Bruce Robinson based his screenplay on an unpublished novel that recontextualized his experiences as a young actor in London. He specifically says it came from his experience playing Benvolio in Franco Zefferelli’s Romeo & Juliet. Zeffirelli apparently made very aggressive sexual advances toward Robinson, so Uncle Monty is partially based on that director. I think this is interesting as in 2023, the stars of that same movie, Olivia Hussey & Leonard Whiting, have come out jointly saying their nude scenes in the picture were included after being told they wouldn’t be. Both actors were underage at the time of the filming. Part of the 1960s counterculture was a youth rebellion against an exploitative parental generation that played on out the very set of that movie.
What is happening to Withnail and Marwood is a subconscious, possibly becoming conscious, notion that the world they have grown up in is ending. The systems in place that allowed people to pursue acting as their entire job is dissolving. The guarantees of certain benefits are going away. The world is becoming ever more predatory. This is why Marwood presents himself as ‘straight’ in the film’s finale. His hair is cut short, he’s wearing preppier clothes, he’s gotten a job and is leaving this world.

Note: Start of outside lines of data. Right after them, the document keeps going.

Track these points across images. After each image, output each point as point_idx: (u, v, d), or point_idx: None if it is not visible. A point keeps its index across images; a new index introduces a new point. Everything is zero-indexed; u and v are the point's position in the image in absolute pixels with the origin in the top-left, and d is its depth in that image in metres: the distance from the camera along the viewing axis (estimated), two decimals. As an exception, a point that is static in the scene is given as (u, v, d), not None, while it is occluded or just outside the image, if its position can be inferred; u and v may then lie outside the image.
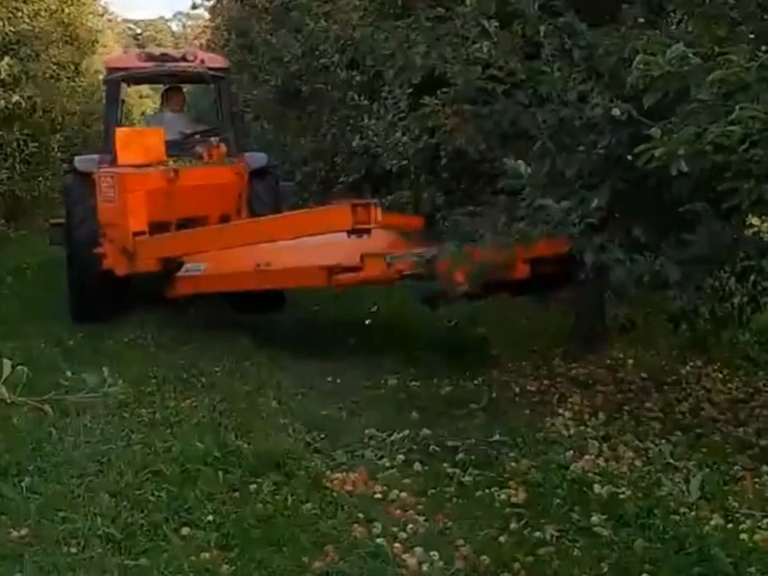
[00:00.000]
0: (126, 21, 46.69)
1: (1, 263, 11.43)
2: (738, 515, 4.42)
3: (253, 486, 4.73)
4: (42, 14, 14.91)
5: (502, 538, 4.25)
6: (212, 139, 8.81)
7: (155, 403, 6.05)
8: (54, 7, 15.62)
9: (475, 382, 6.59)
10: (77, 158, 8.96)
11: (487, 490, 4.74)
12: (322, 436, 5.51)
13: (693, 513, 4.42)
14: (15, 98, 13.09)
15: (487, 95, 5.80)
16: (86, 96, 17.46)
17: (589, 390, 6.43)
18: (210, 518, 4.36)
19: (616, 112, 4.56)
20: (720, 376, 6.90)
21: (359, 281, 6.73)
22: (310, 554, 4.05)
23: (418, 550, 4.13)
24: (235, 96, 11.07)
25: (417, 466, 5.11)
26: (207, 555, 4.02)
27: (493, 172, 5.98)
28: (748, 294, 5.48)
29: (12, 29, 13.62)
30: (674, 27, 5.39)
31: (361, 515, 4.47)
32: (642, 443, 5.41)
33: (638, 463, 5.12)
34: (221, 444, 5.18)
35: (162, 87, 11.03)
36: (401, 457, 5.23)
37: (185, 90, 10.82)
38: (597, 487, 4.68)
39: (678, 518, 4.34)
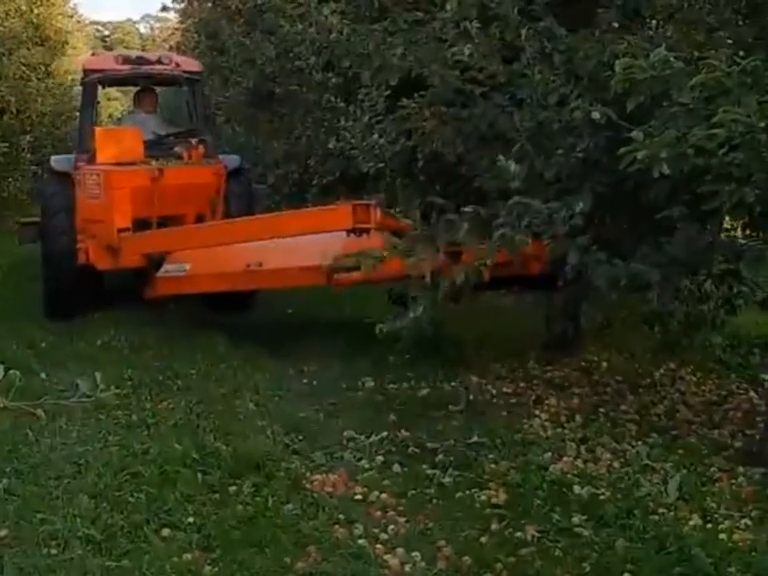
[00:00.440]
0: (93, 23, 46.37)
1: (-31, 265, 11.29)
2: (716, 515, 4.49)
3: (233, 488, 4.70)
4: (12, 14, 14.79)
5: (483, 539, 4.27)
6: (191, 140, 8.85)
7: (131, 405, 6.00)
8: (24, 8, 15.52)
9: (452, 384, 6.60)
10: (53, 158, 9.27)
11: (467, 491, 4.76)
12: (301, 438, 5.50)
13: (672, 513, 4.47)
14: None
15: (465, 97, 5.82)
16: (55, 97, 17.33)
17: (564, 393, 6.48)
18: (191, 519, 4.34)
19: (595, 115, 4.58)
20: (694, 379, 6.99)
21: (355, 281, 6.64)
22: (292, 555, 4.04)
23: (400, 550, 4.14)
24: (208, 98, 11.05)
25: (396, 468, 5.11)
26: (189, 556, 4.00)
27: (469, 174, 6.00)
28: (723, 297, 5.54)
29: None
30: (651, 32, 5.42)
31: (342, 516, 4.46)
32: (620, 445, 5.46)
33: (615, 465, 5.17)
34: (199, 446, 5.14)
35: (131, 89, 11.05)
36: (380, 458, 5.23)
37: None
38: (576, 488, 4.72)
39: (657, 518, 4.39)
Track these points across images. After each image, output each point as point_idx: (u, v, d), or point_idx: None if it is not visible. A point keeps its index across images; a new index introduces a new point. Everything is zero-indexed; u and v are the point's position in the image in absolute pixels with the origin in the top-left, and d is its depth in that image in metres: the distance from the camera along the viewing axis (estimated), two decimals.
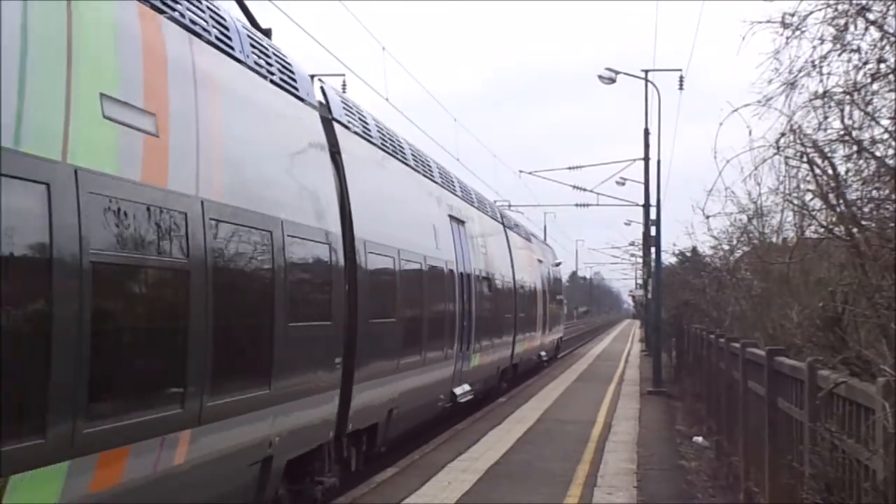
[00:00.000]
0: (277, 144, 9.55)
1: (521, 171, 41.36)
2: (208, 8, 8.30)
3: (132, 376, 6.56)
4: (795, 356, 8.21)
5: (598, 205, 42.62)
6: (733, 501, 10.72)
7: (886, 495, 4.87)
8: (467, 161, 45.83)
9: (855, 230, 7.45)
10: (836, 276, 8.22)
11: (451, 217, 18.02)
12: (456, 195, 19.39)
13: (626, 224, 53.94)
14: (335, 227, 10.60)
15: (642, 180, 30.34)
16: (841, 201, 7.75)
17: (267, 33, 10.40)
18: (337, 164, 11.30)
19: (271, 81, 9.51)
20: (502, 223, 26.09)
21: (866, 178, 7.33)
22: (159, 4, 7.26)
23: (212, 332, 7.31)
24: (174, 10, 7.50)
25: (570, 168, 39.82)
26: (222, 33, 8.47)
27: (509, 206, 43.04)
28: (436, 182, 17.56)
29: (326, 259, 10.23)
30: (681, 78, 30.73)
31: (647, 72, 29.21)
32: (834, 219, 8.05)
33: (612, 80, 29.66)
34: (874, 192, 7.27)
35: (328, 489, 10.70)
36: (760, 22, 7.63)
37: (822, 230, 8.77)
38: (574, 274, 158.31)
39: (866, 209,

There’s no indication that this will alleviate his anxiety; he’s doing this because his fear reached a zenith, and he wants to live. Marwood chooses to change himself to survive while Withnail damns the world, refusing to become someone different.
The same existential turmoil Withnail and Marwood feel is reflected in that “What a piece of work is a man” speech. Withnail saying these words in reflecting on his condition, how am I supposed to measure up as a legitimate person in this world? No matter how clever I am or how much care I put into my interactions with others, nothing I do changes the fact that I could die as miserably as any other person. It’s a questioning of the supposed superiority of humans against the rest of the kingdom of animals. We have elevated ourselves but based on what evidence? The world around us doesn’t gel with our perceptions. Withnail uttering this speech informs us what he thinks; he is a worthless person ultimately but no more useless than anyone else on the planet. Therefore, he will continue living in defiance of decency & standards; he will drink to excess and obliterate himself on his terms because that’s all he has in the end. To reference another of Shakespeare’s works, Withnail also understands that all of life’s a stage, so he plans to give a performance to be remembered by no one else but himself in the fading breaths of his life.